── MATERIAL FOR THE TASK ──

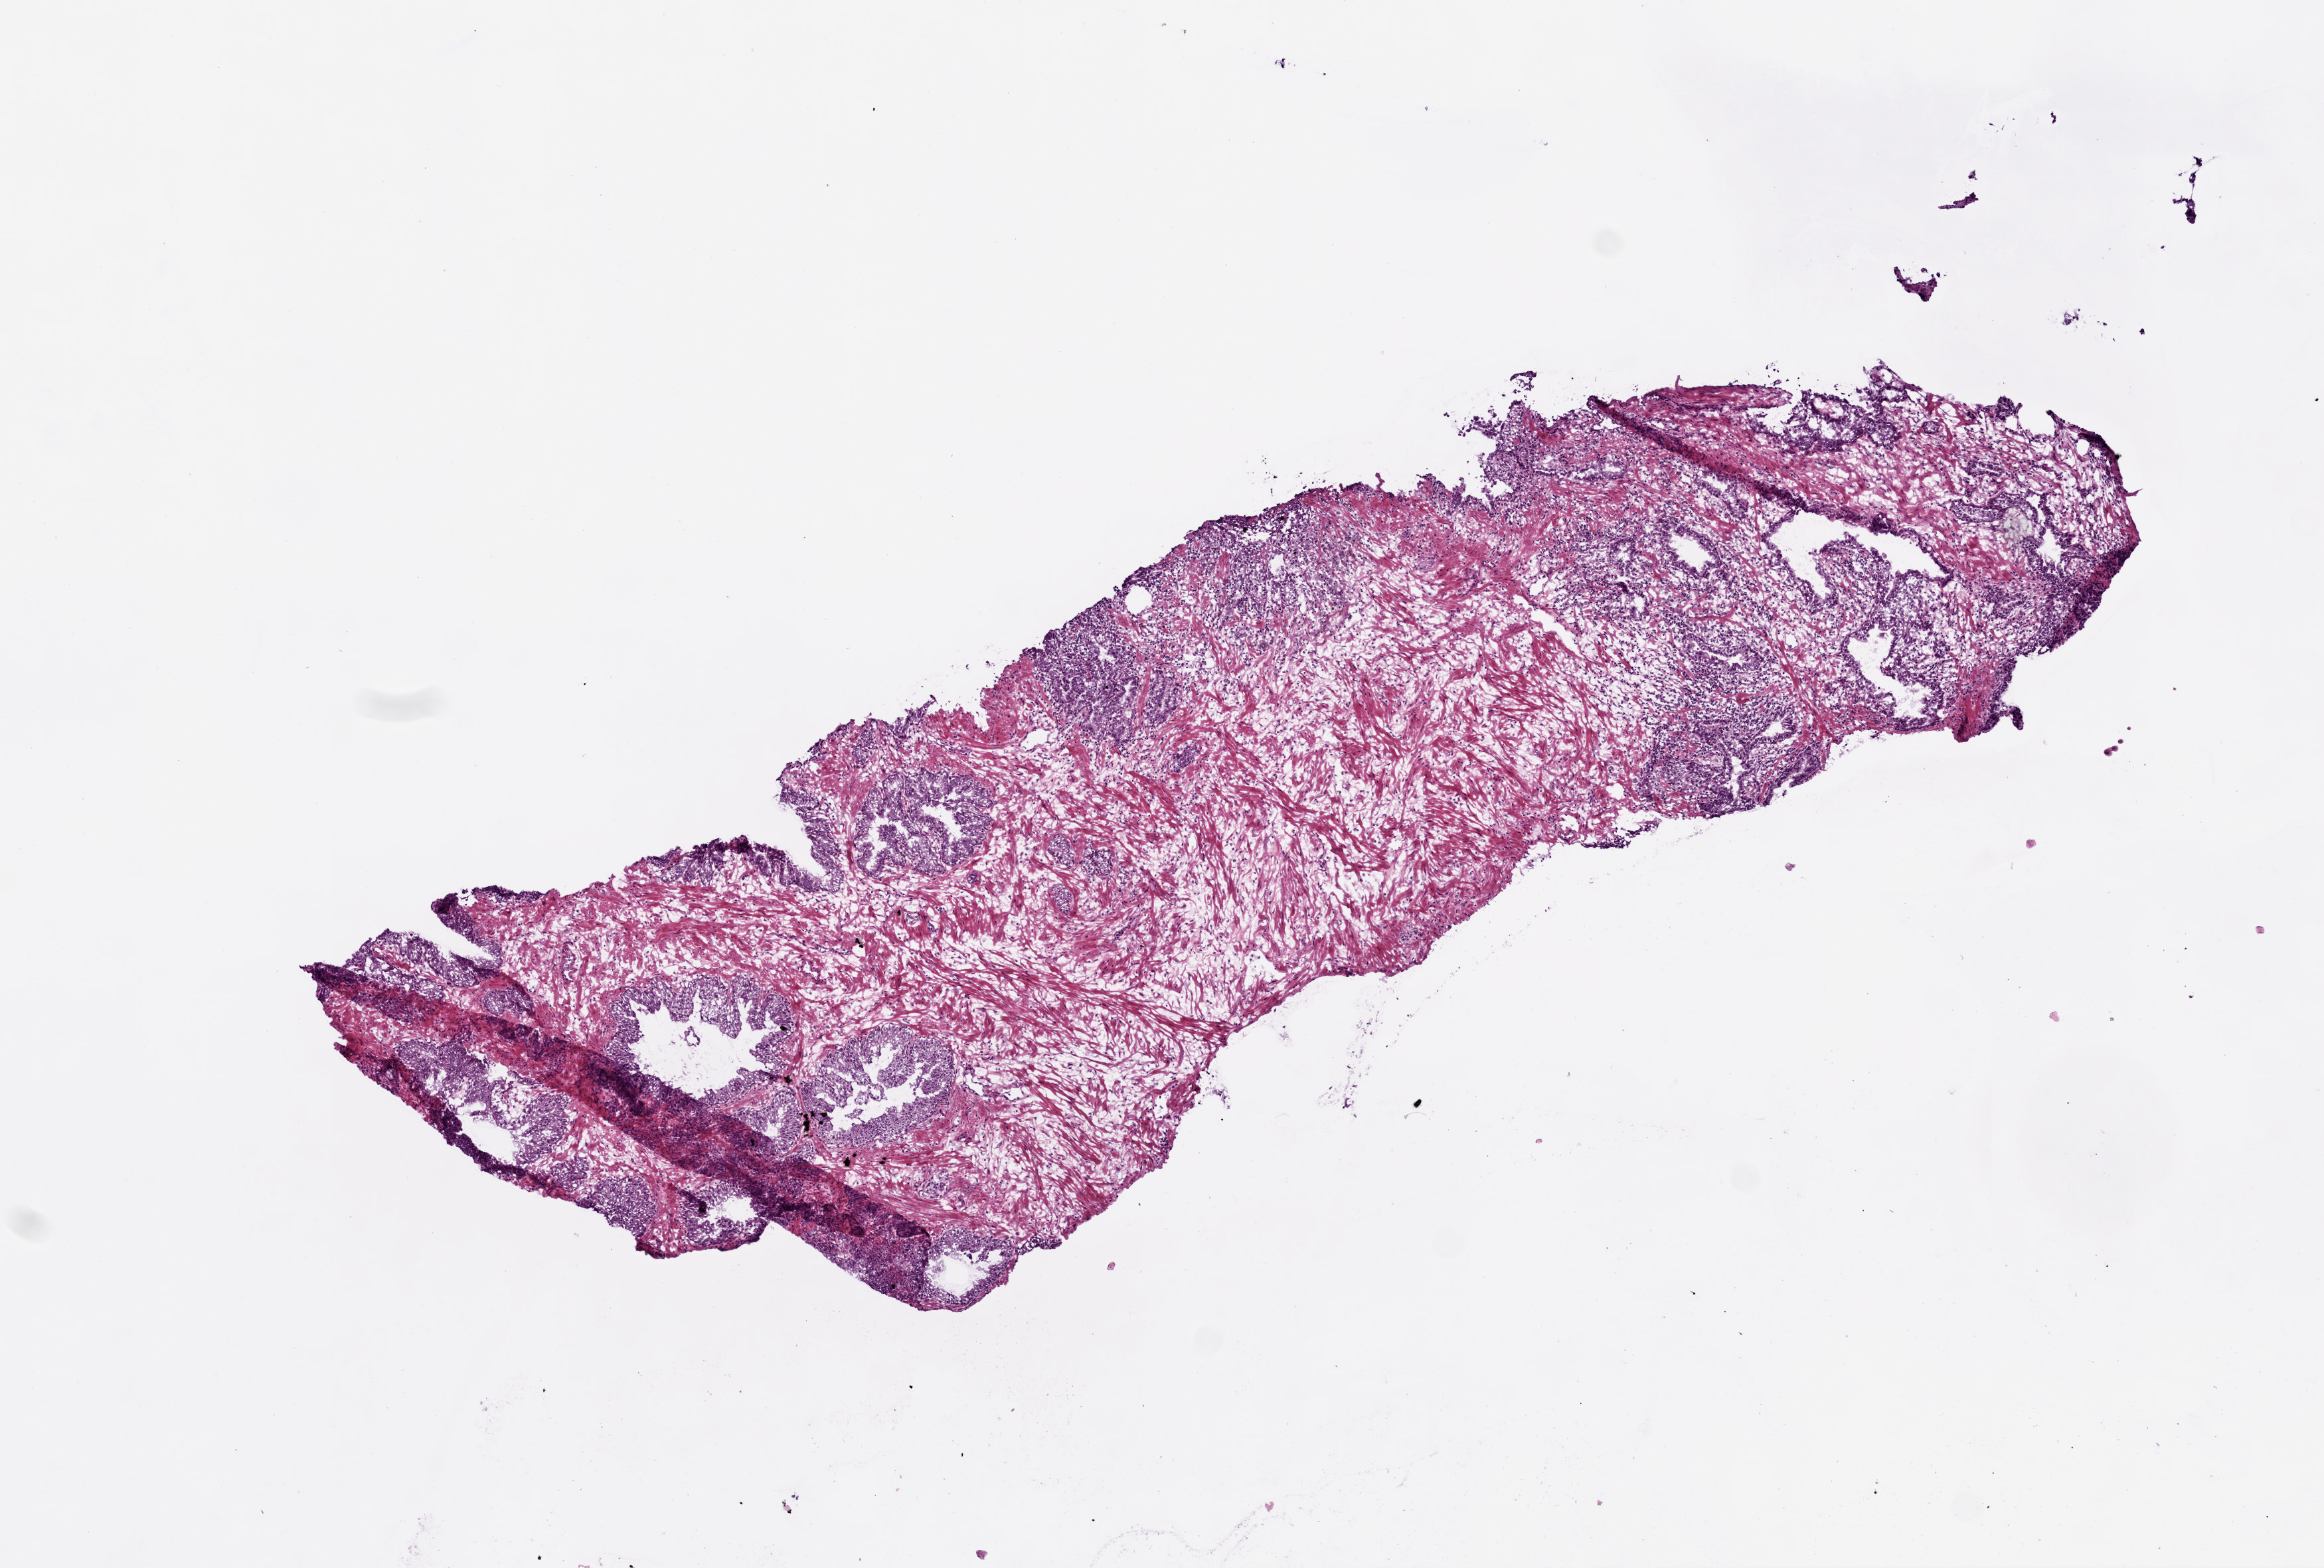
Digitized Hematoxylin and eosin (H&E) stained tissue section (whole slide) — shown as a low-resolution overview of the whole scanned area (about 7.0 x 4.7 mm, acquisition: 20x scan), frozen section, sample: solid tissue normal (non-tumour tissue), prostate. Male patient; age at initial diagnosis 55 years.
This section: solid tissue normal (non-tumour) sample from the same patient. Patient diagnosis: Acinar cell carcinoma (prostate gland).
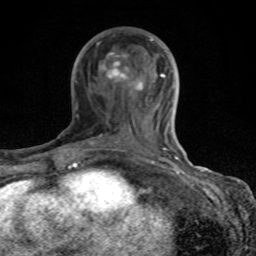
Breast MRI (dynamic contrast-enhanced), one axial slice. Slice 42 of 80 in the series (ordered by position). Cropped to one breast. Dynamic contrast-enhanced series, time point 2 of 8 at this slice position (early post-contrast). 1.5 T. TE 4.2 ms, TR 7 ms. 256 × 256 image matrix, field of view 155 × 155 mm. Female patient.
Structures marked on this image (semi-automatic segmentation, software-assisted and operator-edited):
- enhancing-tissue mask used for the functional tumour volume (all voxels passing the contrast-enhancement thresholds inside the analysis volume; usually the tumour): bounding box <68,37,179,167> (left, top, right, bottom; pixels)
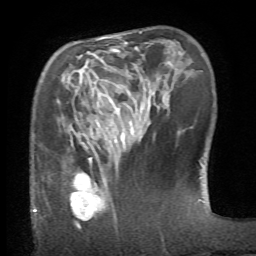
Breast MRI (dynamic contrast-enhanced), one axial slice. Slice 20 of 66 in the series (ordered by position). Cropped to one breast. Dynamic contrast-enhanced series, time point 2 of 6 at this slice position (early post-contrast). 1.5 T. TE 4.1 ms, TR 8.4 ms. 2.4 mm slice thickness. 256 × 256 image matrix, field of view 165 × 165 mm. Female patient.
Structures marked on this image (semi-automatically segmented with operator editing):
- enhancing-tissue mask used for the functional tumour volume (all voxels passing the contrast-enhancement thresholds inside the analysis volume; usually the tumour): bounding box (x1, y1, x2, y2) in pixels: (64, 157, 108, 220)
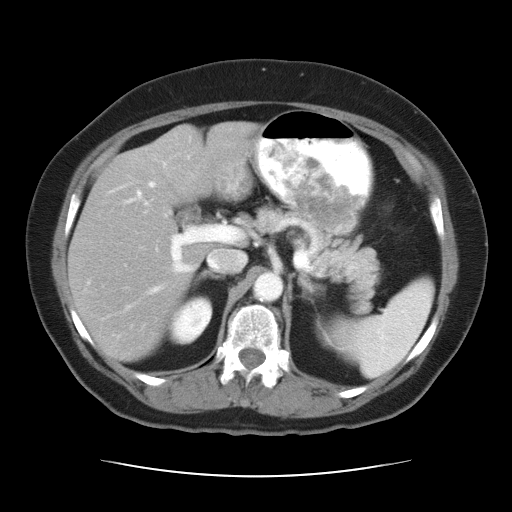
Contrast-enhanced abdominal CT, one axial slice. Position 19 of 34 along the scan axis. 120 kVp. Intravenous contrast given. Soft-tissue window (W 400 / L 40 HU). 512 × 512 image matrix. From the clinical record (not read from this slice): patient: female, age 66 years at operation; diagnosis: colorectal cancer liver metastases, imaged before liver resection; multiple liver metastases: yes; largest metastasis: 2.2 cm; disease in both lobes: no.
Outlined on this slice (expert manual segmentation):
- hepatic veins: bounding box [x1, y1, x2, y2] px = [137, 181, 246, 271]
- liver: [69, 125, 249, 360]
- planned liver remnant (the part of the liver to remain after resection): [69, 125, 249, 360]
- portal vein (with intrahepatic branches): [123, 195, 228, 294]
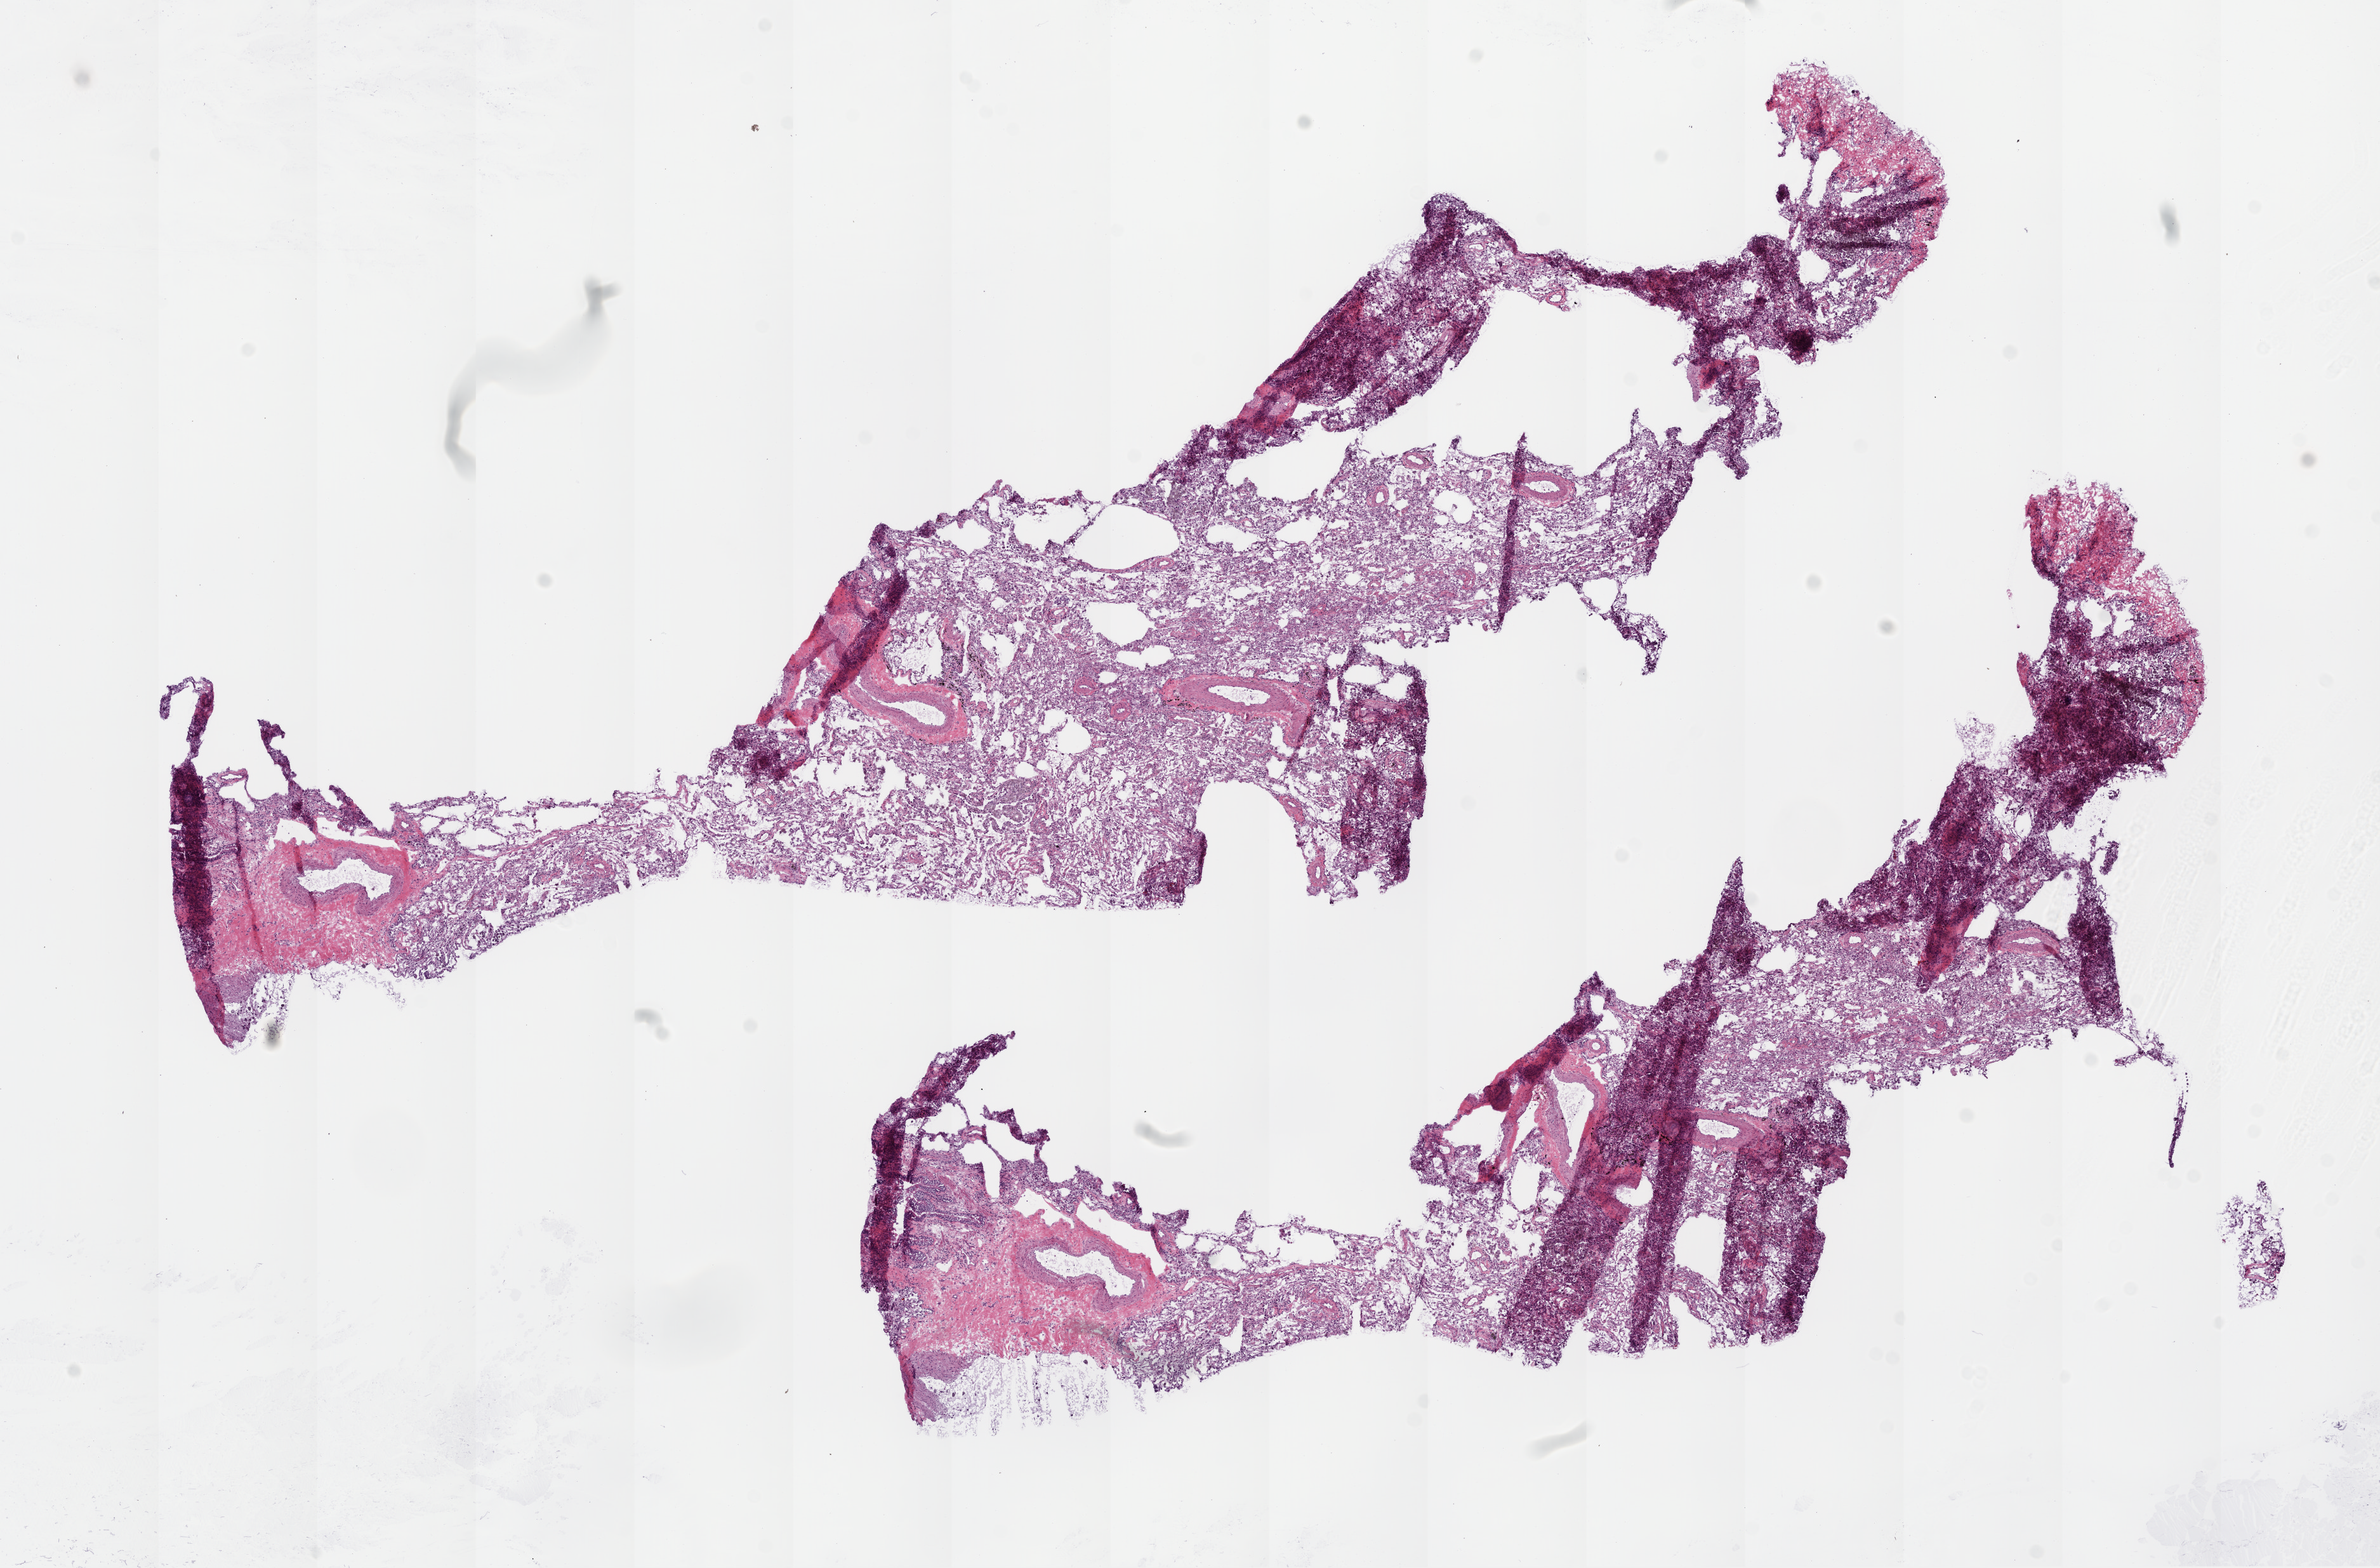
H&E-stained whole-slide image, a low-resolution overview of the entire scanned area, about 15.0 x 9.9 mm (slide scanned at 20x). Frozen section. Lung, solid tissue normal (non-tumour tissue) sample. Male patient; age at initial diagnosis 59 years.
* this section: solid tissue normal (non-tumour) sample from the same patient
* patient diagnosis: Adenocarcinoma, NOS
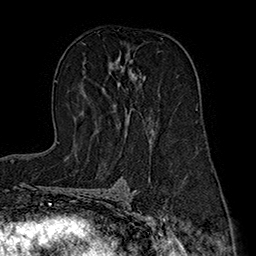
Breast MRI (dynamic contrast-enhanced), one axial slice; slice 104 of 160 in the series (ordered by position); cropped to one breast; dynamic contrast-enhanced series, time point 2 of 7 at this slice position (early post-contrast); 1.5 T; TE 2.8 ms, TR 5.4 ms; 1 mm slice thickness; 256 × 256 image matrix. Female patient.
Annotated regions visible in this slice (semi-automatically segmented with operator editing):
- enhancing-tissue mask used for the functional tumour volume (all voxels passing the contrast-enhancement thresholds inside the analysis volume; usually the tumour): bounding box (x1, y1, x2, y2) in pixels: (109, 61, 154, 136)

───

* _ASSIGNMENT_
In the listing above, find the line containing "- portal vein". Output it and every line after it up to and including the line containing "diagnosis: Adenocarcinoma, NOS", exactly, but skip the pictures.

* _YOUR SOLUTION_
- portal vein (with intrahepatic branches): [123, 195, 228, 294]
H&E-stained whole-slide image, a low-resolution overview of the entire scanned area, about 15.0 x 9.9 mm (slide scanned at 20x). Frozen section. Lung, solid tissue normal (non-tumour tissue) sample. Male patient; age at initial diagnosis 59 years.
* this section: solid tissue normal (non-tumour) sample from the same patient
* patient diagnosis: Adenocarcinoma, NOS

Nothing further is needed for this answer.